Hoje em dia, o tratamento padrão para reconstrução do canal da vagina usa a pele retirada da região da virilha da própria paciente. O problema é que se trata de um procedimento invasivo, o corte é muito grande, ocorre muito sangramento, a cicatrização é mais demorada e há mais riscos de infecções.
“Acendeu uma luzinha na minha cabeça, como no Professor Pardal. Pensei: por que não tentar usar a tilápia com a neovagina, se o tecido respondeu tão bem em queimados?”, lembra Bezerra. Como a universidade mantém um serviço de atendimento a adolescentes com esse problema, os pesquisadores foram buscar voluntárias – tudo formalizado dentro das normas de pesquisa clínica. A ideia contou com o apoio do Núcleo de Pesquisas e Desenvolvimento de Medicamentos (NPDM) da UFC, coordenado pelo professor Odorico de Moraes.
Antes de ser usada na paciente, a pele da tilápia é cortada, processada e passa por um processo de limpeza e de esterilização química que mata todo o DNA do tecido, vírus e possíveis outros focos de contaminação. O processo remove todas as escamas de odores da pele e o que resta é um tecido gelatinoso e esbranquiçado, rico em fibras de colágeno – fundamentais para o sucesso do tratamento. Esse material pode ser armazenado por até dois anos em embalagem estéril e refrigerada.
“Encontramos o grande ovo de Colombo: a tilápia tem um custo baixo e é o principal peixe criado em cativeiro no Nordeste. É muito farta essa produção, é um material de fácil disponibilidade. Para cada cirurgia, usamos cerca de um peixe e meio apenas”, explica o professor Bezerra.
Segundo Bezerra, o canal da vagina possui entre 6 e 9 centímetros. Para reconstruí-la, os médicos inserem um molde acrílico ou de silicone, com cerca de 3 centímetros de diâmetro, recoberto com a pele da tilápia, no espaço criado entre a bexiga e o reto. O dispositivo permanece interno por cerca de dez dias para evitar que as paredes se fechem. Durante esse período, a pele da tilápia vai sendo absorvida pelo organismo da paciente e as células vão se transformando num ambiente funcional praticamente idêntico ao que seria o original. “A hipótese é que o colágeno da tilápia estimule a migração celular e a produção de novas células no local”, diz o professor.

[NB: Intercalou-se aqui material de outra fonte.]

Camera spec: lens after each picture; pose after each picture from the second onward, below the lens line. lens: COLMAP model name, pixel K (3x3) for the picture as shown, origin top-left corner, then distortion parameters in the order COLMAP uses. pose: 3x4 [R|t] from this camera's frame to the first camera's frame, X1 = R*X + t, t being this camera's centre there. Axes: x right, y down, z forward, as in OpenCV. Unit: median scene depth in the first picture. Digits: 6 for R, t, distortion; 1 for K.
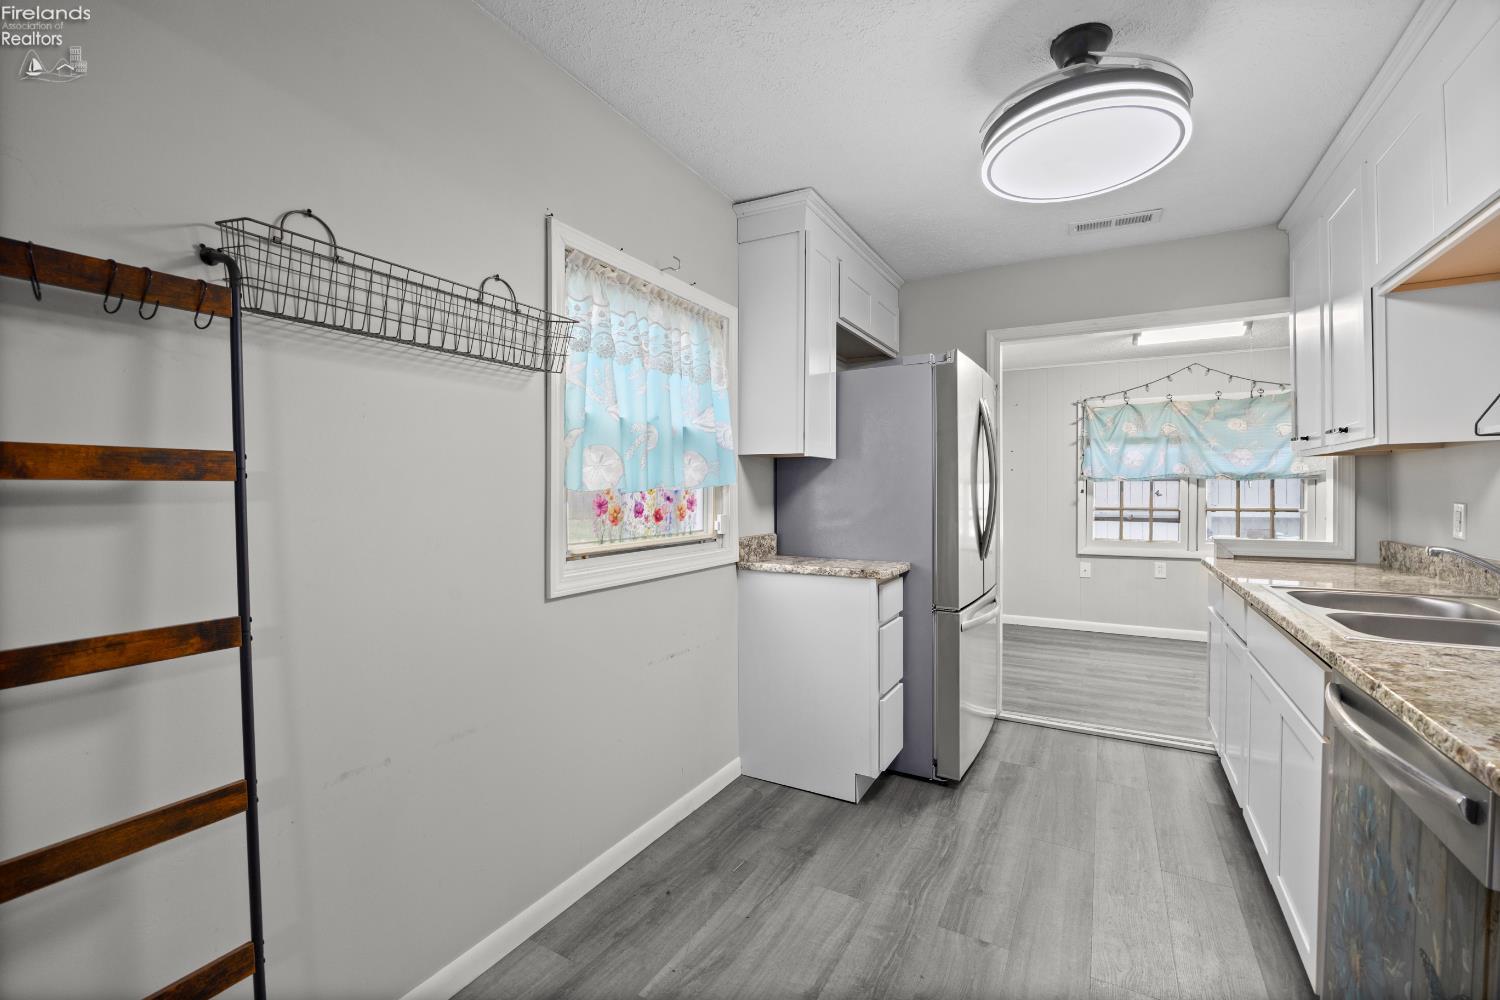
lens RADIAL K [[619.8, 0, 754.9], [0, 619.8, 496.5], [0, 0, 1]] dist [-0.010207, -0.000328]
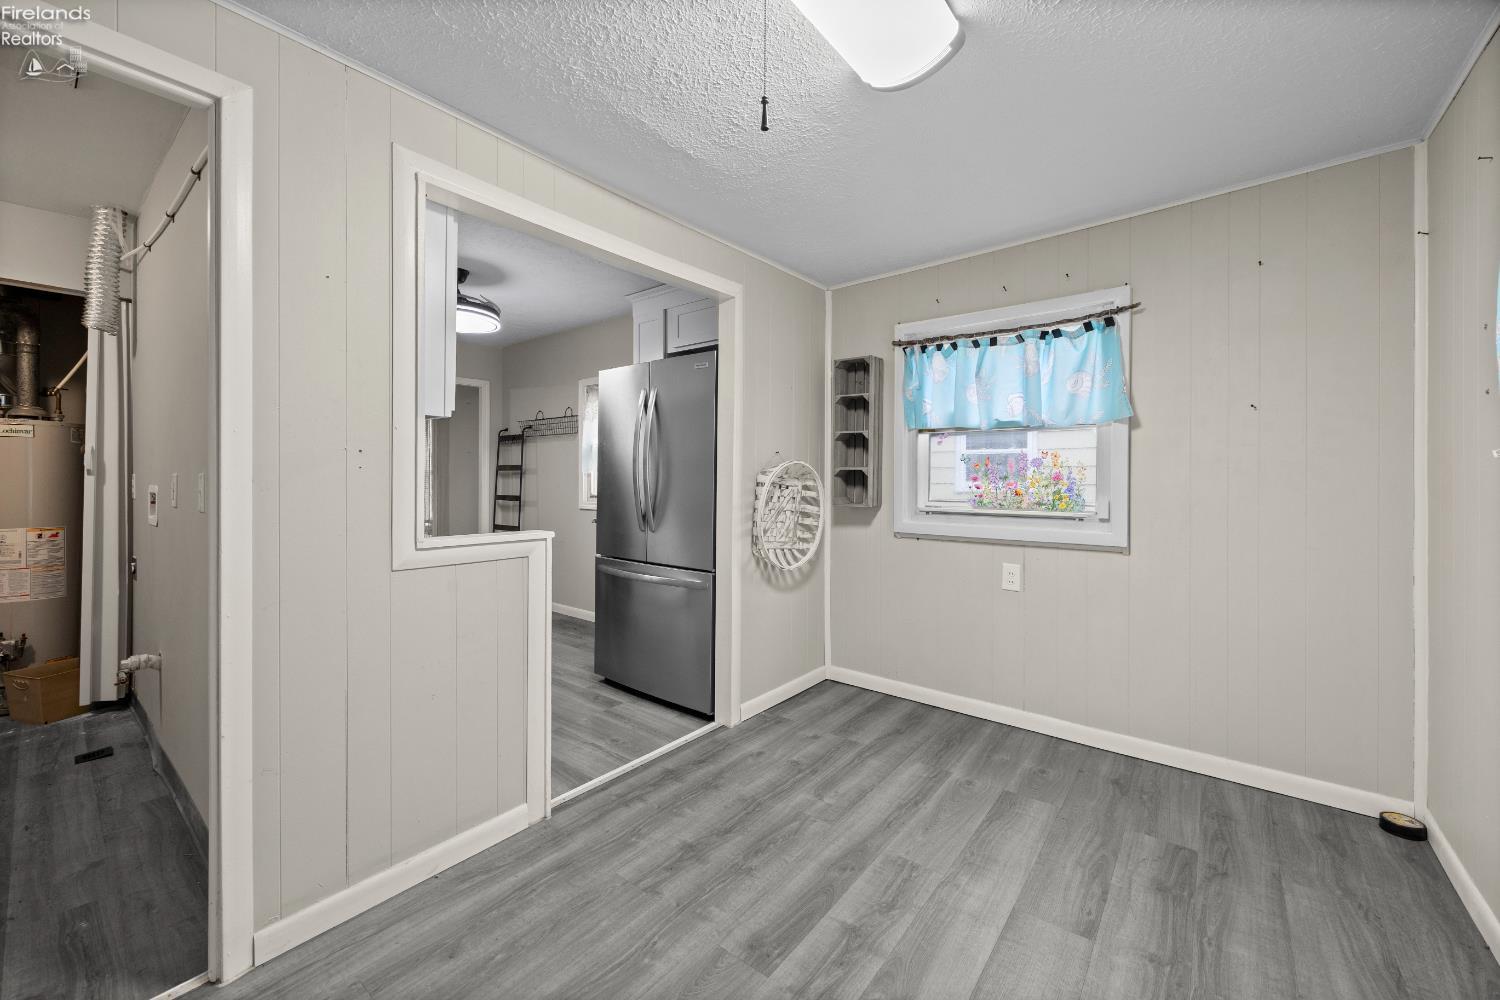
lens RADIAL K [[586.7, 0, 747.3], [0, 586.7, 487.5], [0, 0, 1]] dist [0.000918, -0.000081]
pose [[-0.162577, 0.007059, -0.986671, 0.875596], [-0.016820, 0.999809, 0.009924, 0.003208], [0.986553, 0.018209, -0.162427, 0.846540]]
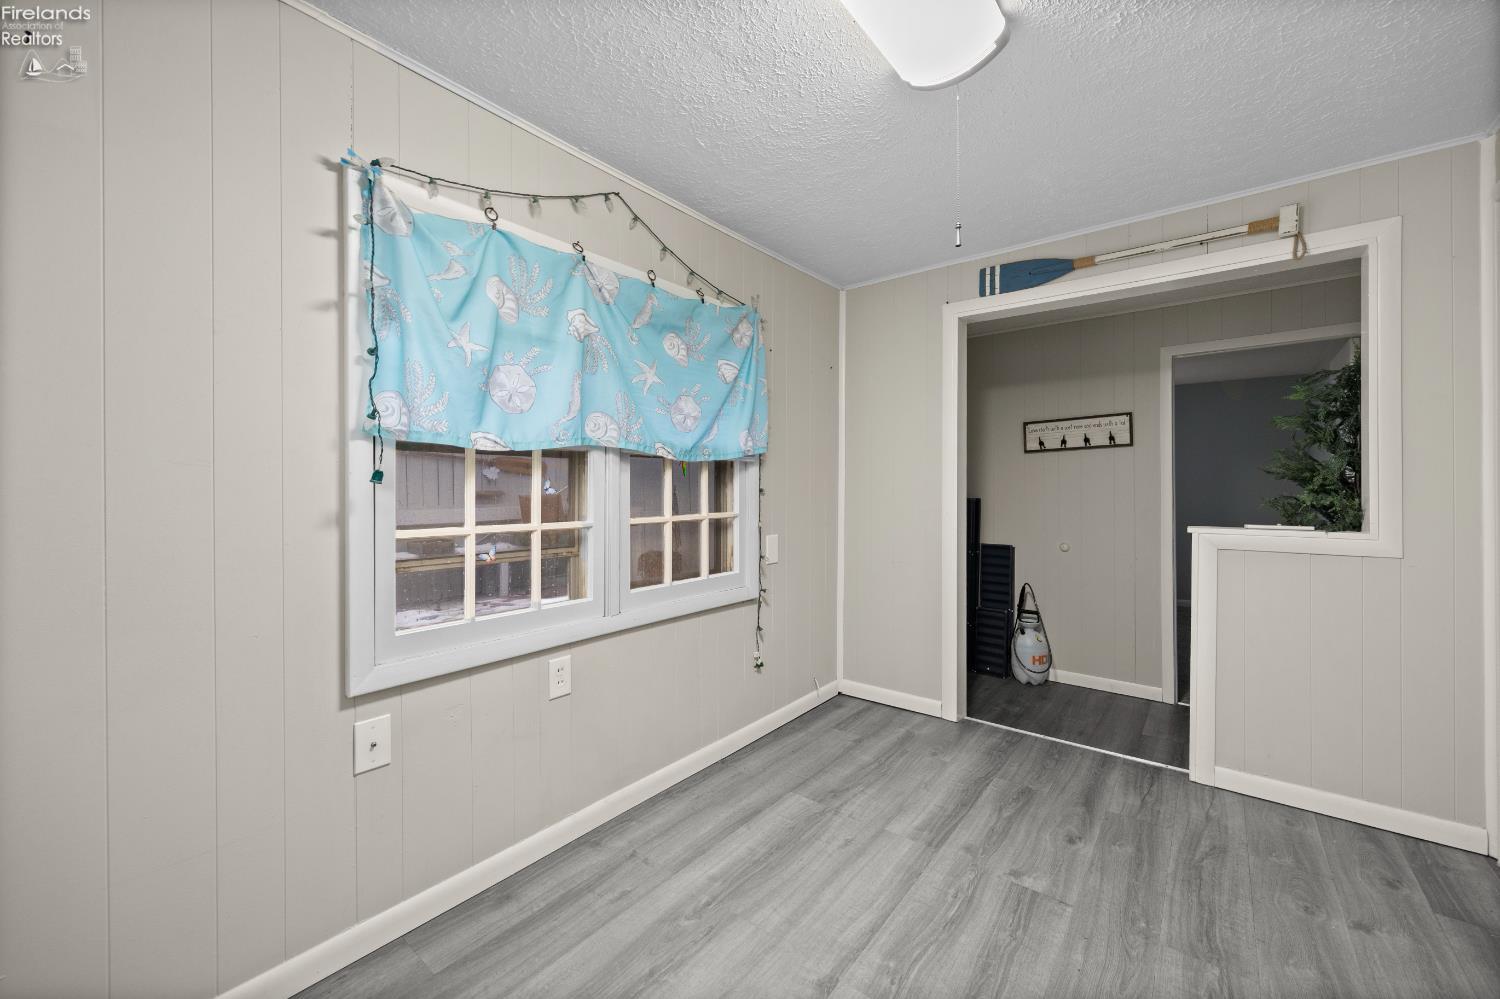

Além de a pele da tilápia ser biocompatível (absorvida pelo organismo humano), Bezerra diz que a cirurgia realizada com essa técnica tem recuperação mais rápida do que pela técnica tradicional. Após a cirurgia, a paciente precisa usar um absorvente interno por pelo menos três meses para evitar que as paredes se fechem. A relação sexual está liberada a partir de seis meses do procedimento. Segundo Bezerra, das seis pacientes já operadas, três já tiveram relações sexuais normalmente e sem dores. As outras três ainda não tiveram relações.
Para o futuro, os pesquisadores têm várias ideias. Uma delas é expandir a pesquisa e recomendar o uso da técnica em mulheres com atrofia genital pós-quimioterapia, por exemplo, para mulheres com incontinência urinária, prolapso genital (queda do útero) e até mesmo na cirurgia de redesignação sexual de mulheres transexuais (hoje os médicos usam a pele do pênis da paciente e nem sempre dá certo).
“Isso tudo ainda é um desejo. O próximo passo agora é realizar um estudo multicêntrico em vários centros do Brasil para replicar a técnica e ver se os resultados são iguais. E, dando certo, ver como colocar essa cirurgia na rotina. Com certeza muitas mulheres serão beneficiadas”, diz o professor. Se a paciente não faz a cirurgia, o único tratamento é usar por meses um dilatador vaginal, para forçar por meio das microlesões a abertura do espaço vaginal. “É um tratamento muito doloroso e cruel. Nenhuma mulher quer passar por isso.”